Prompt => Quote, with no changes, the lines that run from the top of the material to the line with "Enviar comentarios", both included.

Segment Start: Data for analysis

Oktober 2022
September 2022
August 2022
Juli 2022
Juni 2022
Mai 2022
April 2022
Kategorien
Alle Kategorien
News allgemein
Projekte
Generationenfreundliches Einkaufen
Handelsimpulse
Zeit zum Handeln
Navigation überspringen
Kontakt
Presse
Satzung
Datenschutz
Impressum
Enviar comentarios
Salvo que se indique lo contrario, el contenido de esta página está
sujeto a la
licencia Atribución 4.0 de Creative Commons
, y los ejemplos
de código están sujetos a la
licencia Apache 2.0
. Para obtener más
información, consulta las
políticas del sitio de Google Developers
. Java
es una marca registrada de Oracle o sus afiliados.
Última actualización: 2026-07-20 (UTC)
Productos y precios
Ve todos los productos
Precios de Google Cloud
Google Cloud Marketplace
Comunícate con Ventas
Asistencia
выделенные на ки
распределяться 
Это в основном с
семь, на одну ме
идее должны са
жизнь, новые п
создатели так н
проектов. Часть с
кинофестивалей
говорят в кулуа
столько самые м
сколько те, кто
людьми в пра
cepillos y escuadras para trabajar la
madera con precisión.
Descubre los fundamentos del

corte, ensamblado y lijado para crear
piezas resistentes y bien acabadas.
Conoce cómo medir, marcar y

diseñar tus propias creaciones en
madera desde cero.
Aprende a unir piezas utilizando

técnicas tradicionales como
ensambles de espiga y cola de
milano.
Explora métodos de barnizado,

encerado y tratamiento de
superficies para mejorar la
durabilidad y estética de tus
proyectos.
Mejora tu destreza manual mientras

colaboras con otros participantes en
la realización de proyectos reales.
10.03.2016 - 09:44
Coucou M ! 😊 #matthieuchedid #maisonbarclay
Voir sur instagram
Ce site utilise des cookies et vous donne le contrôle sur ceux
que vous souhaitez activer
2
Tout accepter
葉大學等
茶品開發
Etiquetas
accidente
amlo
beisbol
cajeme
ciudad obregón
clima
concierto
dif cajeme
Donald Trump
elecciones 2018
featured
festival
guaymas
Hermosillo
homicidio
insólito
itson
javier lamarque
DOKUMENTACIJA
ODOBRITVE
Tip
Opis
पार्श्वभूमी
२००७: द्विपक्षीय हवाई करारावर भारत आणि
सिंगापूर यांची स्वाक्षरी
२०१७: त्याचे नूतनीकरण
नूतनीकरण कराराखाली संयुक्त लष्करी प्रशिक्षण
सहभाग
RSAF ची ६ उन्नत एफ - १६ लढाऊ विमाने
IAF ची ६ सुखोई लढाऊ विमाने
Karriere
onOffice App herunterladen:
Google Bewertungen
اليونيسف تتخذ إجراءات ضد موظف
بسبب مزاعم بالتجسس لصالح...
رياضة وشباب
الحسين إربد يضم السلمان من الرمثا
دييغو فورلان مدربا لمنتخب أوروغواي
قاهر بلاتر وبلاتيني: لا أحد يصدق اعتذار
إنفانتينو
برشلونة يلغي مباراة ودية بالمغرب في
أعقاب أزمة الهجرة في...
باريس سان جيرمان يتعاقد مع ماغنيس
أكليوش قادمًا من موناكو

Segment End: Data for analysis

Answer box =>
Oktober 2022
September 2022
August 2022
Juli 2022
Juni 2022
Mai 2022
April 2022
Kategorien
Alle Kategorien
News allgemein
Projekte
Generationenfreundliches Einkaufen
Handelsimpulse
Zeit zum Handeln
Navigation überspringen
Kontakt
Presse
Satzung
Datenschutz
Impressum
Enviar comentarios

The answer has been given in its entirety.